HANOI (Reuters) – A court in Vietnam has upheld a death sentence for real estate tycoon Truong My Lan after rejecting her appeal against a conviction for embezzlement and bribery in a high-profile $12 billion fraud case.
Lan, the chairwoman of real estate developer Van Thinh Phat Holdings Group, was sentenced to death in April for her role in what was Vietnam’s biggest financial fraud case on record. The High People’s Court in southern Ho Chi Minh City determined that there was no basis to reduce Lan’s death sentence.
If Lan is able to return three-quarters of the money embezzled while on death row, it is possible that the sentence could be commuted to life imprisonment. She is one of the most famous business executives and state officials jailed in the communist country’s lengthy anti-graft campaign known as “Blazing Furnace”.
Lan’s lawyer argued that she had many mitigating circumstances, including having admitted guilt, showing remorse and paying back part of the amount of money embezzled. However, prosecutors said that was insufficient.
Lan still has the right to request a review under Vietnam’s cassation or retrial procedures.
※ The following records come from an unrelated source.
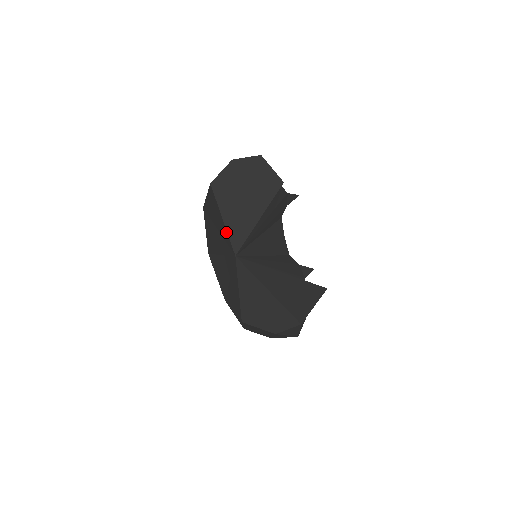
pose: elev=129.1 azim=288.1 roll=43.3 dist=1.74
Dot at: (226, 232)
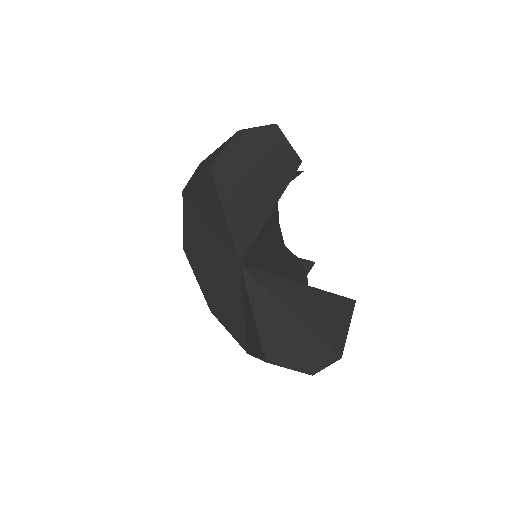
Dot at: (228, 233)
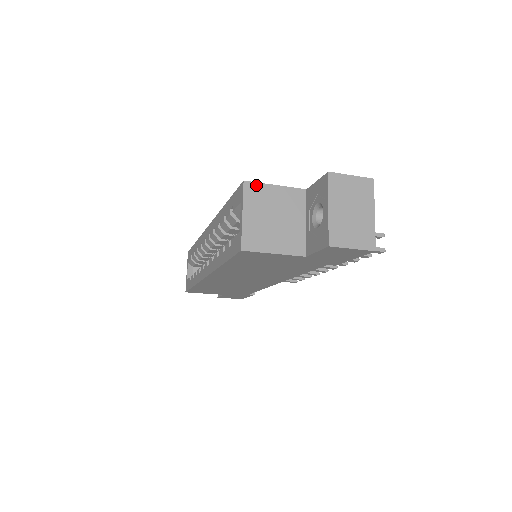
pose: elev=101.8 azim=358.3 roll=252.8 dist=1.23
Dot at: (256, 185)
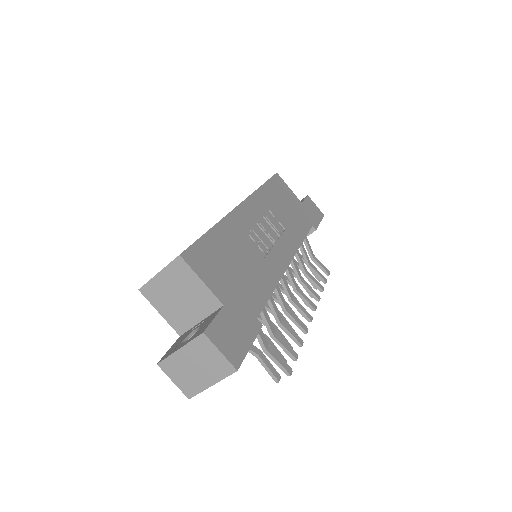
Dot at: (186, 266)
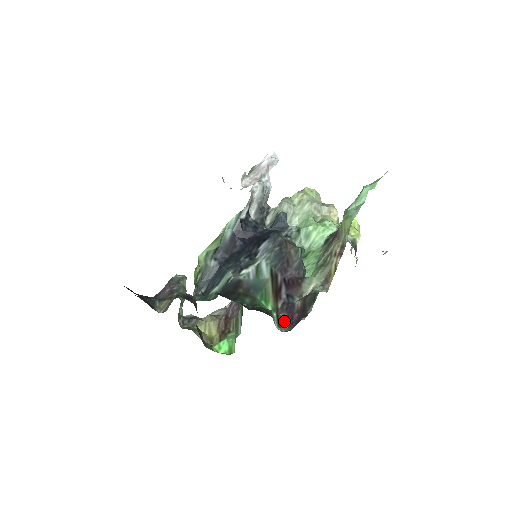
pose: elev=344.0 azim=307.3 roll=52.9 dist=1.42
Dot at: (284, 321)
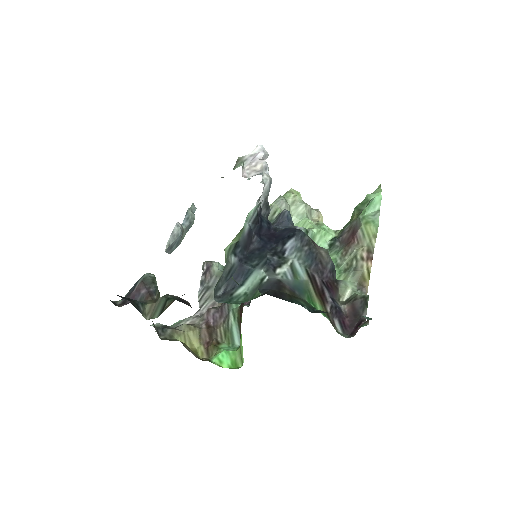
Dot at: (338, 326)
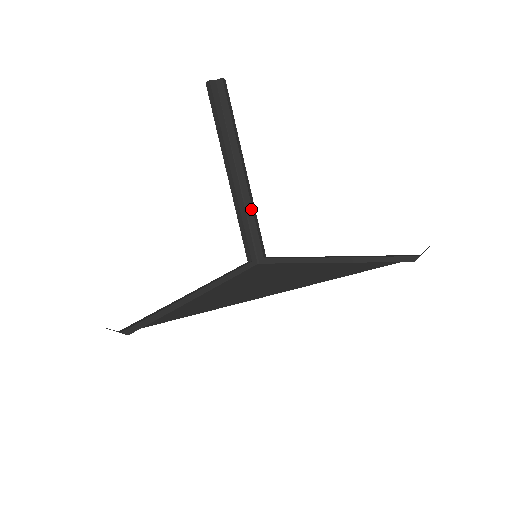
Her arrest in 2022 sparked a run on one of the country’s largest private banks by deposits, Saigon Joint Stock Commercial Bank, which was at the centre of the fraud and largely owned by Lan through her proxies.
Documents reviewed by Reuters showed Vietnam’s central bank had pumped $24 billion in “special loans” into SCB in an “unprecedented” rescue. Apart from the death sentence, Lan was handed a life sentence at a separate trial in October after being found guilty of obtaining property by fraud, money laundering and illegal cross-border money transfers.